| 作業内容 |
A – 抜粋によると、國枝が個人的に好きだと述べているのはどのような作品か。
B – 抜粋のうち、「遼 : さっきの冒頭10秒が大事という点について思うことはありますか?」を含む語句から始めて「國枝 : ひとつにかけられる余裕は減っていますよね。」の後で止め、その範囲を一字一句変えずに返してください。
C – 次の(i)〜(iii)が抜粋の内容と合っているかを判定せよ。それぞれ「はい」か「いいえ」で答え、決め手となる抜粋の語句をそのまま引用すること。
(i) 國枝は、動画の再生回数は少なくてもSpotifyではよく聴かれている曲があると述べている。
(ii) 國枝は、映像の冒頭10秒の掴みを重視して映像を考えていると述べている。
(iii) 國枝は、〈PRKS9〉でかなり自由にやらせてもらっていると述べている。

| 抜粋 |
= = =

國枝 : いや、なんとなくの肌感ですが、想定していた反響が実際と違ったことはごく僅かです。基本、実験や挑戦する作品にそういったことがあるので、批判が多くとも意義はあるのかなっと思っています。個人的には賛否両論の作品が好きです。MVに関していえば音に関するものなので、わかりやすいコード感であったりとか、雰囲気が優しくないもの、リズムがノリずらかったりとかするビートは再生回数が伸びない傾向はありますね。映像もそれに近い雰囲気になっていくので、抽象的な映像になっていきますよね。
遼 : さっきの冒頭10秒が大事という点について思うことはありますか? 掴みがうまくいったこととか。
國枝 : 映像に関しては考えないっすね(笑)。個人的には、できれば最初はめっちゃつまんなくて、最後まで観てくれた人だけガッとくる展開を楽しめるようなのが好きなので(笑)。でも確かに1発目の画は大事。サムネの画と映像の1発目の画って違うじゃないですか。その期待通りの画が出た時、アナリティクスの結果とかを見ると反映されているように思いますね。
──わかりやすいものを、人は再生する傾向にあるというか。
國枝 : そうですね。それが別に悪いとも思わないですし。ただ、フォロワー数や動画の再生回数は少ないけど、Spotifyではすごい聴かれている曲とかって存在するので、そういった結果をどう受け取るかによるのかな。限りある人たちに愛してもらうのか、多くの人に認知してもらうのか。
──そうですね。マスに届けるのか、コアなファンに届けるのかというか。しかし自分自身を振り返れば、近年わかりやすいものを選んでしまう傾向はあり、それは情報の多さ故なのかなって思うんです。興味があってもその情報量に食傷気味で、わかりやすい物だけを無意識に選んでしまいがちです。
國枝 : ひとつにかけられる余裕は減っていますよね。
意義のある実験はどんどんやりたい
──そんな中で、〈PRKS9〉が産まれるのかと思いますが、國枝監督が〈PRKS9〉に期待することはありますか?
國枝 : う〜ん、まだそんな先のことまでわかんないかな(笑)。ただ相当好きにやらせてもらっているので懐深くてありがたいです。いま、自分や仲間たちが良ければそれで良いっていう考えが比較的多く見受けられる中、誰かの為に何かするっていうのは基本的にそれだけで意義があると思います。無駄打ちが多い時代に、どうまとめてくれるのかは楽しみにしています。
遼 : 國枝さん自身、日本のヒップホップ・シーンにおいてMVディレクターへの評価はどう感じますか? 光が当たっていると思いますか?

= = =

| 提供データ |
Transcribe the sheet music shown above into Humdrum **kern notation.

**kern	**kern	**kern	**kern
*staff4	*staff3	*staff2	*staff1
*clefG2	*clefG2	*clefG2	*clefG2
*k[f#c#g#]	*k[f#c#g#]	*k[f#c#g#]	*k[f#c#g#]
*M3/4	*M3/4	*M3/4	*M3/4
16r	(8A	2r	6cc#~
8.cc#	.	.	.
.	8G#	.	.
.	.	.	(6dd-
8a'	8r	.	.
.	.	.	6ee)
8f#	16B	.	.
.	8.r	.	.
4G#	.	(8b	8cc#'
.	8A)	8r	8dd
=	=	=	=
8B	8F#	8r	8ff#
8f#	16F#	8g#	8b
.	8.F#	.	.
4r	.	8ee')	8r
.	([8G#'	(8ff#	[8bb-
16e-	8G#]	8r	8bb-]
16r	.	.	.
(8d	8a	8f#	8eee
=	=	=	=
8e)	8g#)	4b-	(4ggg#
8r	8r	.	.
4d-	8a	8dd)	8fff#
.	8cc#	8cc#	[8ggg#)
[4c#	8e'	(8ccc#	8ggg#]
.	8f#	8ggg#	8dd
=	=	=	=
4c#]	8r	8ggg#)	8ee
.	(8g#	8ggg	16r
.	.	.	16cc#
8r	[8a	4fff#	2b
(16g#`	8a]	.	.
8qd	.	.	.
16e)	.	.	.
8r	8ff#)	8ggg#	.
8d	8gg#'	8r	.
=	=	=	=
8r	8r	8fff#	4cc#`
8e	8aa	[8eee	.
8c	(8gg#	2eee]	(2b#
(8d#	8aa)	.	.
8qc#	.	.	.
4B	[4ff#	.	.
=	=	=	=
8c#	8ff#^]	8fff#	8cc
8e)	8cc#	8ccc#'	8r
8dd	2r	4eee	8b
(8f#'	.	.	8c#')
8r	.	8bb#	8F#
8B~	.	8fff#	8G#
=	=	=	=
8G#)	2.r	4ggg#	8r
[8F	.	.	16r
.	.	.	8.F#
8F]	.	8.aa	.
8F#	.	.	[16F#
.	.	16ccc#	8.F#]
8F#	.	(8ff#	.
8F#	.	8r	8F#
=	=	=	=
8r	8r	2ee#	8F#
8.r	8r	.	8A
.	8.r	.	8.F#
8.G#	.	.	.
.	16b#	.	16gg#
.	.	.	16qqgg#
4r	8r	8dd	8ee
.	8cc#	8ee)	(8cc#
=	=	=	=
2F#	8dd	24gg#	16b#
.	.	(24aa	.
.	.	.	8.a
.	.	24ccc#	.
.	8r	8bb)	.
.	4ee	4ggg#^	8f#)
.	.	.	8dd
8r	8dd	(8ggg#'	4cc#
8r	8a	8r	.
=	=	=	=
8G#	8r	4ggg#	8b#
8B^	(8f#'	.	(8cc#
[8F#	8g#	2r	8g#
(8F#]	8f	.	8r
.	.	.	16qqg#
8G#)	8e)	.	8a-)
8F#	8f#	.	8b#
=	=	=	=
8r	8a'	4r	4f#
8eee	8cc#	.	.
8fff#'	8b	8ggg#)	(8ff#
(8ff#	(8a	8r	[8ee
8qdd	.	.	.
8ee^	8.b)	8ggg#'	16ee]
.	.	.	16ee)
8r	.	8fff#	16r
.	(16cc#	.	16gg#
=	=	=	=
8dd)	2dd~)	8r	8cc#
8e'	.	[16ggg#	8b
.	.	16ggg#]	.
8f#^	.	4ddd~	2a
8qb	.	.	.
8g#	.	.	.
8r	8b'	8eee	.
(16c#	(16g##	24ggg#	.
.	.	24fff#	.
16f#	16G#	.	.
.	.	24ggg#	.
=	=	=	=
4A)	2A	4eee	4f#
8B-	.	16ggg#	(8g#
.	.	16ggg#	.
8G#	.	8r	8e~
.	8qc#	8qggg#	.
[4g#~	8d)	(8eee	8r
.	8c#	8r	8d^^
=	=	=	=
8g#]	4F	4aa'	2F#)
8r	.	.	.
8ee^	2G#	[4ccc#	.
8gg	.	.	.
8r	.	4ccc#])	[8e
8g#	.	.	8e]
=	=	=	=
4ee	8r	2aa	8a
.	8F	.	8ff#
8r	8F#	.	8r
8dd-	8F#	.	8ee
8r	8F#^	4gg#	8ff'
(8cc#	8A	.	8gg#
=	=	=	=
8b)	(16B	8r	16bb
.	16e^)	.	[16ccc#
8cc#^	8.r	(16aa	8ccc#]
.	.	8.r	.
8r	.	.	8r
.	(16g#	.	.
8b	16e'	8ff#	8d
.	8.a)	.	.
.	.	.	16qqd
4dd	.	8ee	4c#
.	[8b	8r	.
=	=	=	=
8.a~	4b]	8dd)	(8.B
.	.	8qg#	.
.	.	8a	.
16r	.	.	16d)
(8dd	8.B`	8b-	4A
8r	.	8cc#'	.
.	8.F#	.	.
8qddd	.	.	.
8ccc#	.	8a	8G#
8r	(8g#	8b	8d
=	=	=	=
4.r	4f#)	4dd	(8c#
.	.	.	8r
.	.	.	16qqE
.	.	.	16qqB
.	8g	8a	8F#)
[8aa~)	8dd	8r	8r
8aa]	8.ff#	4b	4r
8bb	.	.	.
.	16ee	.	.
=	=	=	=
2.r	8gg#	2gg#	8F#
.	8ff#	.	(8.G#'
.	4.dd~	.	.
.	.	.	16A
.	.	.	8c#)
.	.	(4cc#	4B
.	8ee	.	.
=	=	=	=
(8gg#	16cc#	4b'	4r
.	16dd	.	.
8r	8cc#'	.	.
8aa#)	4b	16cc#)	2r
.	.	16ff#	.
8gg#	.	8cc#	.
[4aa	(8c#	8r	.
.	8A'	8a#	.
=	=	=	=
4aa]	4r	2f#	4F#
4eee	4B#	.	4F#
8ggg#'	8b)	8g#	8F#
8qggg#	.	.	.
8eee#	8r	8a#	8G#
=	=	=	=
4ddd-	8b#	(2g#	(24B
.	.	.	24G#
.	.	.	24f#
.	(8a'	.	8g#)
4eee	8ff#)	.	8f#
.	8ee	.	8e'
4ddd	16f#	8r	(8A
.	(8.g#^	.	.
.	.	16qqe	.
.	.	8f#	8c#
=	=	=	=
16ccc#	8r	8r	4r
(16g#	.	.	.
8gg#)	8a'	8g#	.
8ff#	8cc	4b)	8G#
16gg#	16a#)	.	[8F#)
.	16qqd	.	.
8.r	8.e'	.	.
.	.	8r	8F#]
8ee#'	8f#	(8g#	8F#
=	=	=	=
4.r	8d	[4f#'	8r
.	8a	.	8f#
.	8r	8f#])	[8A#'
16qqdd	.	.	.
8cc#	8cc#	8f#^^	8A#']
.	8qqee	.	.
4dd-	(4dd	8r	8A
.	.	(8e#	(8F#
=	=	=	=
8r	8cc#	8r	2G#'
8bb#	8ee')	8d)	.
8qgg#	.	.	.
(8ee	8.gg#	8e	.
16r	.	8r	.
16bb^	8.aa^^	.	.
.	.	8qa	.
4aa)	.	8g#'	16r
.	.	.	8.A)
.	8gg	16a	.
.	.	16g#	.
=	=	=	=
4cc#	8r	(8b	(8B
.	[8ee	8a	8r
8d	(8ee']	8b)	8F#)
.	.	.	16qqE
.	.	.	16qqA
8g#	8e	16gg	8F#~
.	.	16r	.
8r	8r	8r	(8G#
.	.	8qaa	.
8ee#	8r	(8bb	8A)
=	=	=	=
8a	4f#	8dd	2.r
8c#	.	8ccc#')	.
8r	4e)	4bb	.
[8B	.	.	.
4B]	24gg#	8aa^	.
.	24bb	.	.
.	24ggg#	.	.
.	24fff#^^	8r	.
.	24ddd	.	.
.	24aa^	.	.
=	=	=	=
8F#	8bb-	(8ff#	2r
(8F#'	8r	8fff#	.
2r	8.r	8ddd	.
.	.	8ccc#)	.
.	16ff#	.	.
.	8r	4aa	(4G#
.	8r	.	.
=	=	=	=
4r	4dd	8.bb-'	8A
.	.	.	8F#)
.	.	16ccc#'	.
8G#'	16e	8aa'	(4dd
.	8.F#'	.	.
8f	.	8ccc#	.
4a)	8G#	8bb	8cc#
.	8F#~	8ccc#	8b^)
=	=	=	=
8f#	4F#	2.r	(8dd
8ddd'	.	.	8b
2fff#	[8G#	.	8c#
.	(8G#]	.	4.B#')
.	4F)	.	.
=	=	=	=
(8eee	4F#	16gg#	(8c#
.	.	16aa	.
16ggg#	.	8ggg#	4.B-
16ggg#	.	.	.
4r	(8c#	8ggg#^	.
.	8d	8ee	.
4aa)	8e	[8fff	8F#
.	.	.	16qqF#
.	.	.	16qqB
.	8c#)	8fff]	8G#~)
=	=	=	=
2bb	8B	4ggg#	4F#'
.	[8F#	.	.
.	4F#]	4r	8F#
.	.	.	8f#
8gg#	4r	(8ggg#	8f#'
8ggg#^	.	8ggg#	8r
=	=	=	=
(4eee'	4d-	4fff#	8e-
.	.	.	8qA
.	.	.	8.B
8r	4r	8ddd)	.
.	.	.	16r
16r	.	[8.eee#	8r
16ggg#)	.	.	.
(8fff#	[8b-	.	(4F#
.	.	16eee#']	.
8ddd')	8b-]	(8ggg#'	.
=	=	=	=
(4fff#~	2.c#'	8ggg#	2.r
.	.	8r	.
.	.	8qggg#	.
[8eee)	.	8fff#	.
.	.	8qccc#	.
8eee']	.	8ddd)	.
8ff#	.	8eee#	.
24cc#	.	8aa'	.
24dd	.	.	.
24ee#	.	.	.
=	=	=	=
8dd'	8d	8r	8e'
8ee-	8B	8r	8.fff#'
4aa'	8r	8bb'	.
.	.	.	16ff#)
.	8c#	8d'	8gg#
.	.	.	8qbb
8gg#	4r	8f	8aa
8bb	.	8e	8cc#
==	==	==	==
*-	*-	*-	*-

= = =

| 課題別の回答 |
A – 賛否両論の作品。

B –
遼 : さっきの冒頭10秒が大事という点について思うことはありますか? 掴みがうまくいったこととか。
國枝 : 映像に関しては考えないっすね(笑)。個人的には、できれば最初はめっちゃつまんなくて、最後まで観てくれた人だけガッとくる展開を楽しめるようなのが好きなので(笑)。でも確かに1発目の画は大事。サムネの画と映像の1発目の画って違うじゃないですか。その期待通りの画が出た時、アナリティクスの結果とかを見ると反映されているように思いますね。
──わかりやすいものを、人は再生する傾向にあるというか。
國枝 : そうですね。それが別に悪いとも思わないですし。ただ、フォロワー数や動画の再生回数は少ないけど、Spotifyではすごい聴かれている曲とかって存在するので、そういった結果をどう受け取るかによるのかな。限りある人たちに愛してもらうのか、多くの人に認知してもらうのか。
──そうですね。マスに届けるのか、コアなファンに届けるのかというか。しかし自分自身を振り返れば、近年わかりやすいものを選んでしまう傾向はあり、それは情報の多さ故なのかなって思うんです。興味があってもその情報量に食傷気味で、わかりやすい物だけを無意識に選んでしまいがちです。
國枝 : ひとつにかけられる余裕は減っていますよね。

C –
(i) はい。「フォロワー数や動画の再生回数は少ないけど、Spotifyではすごい聴かれている曲とかって存在する」
(ii) いいえ。「映像に関しては考えないっすね」
(iii) はい。「相当好きにやらせてもらっているので懐深くてありがたいです」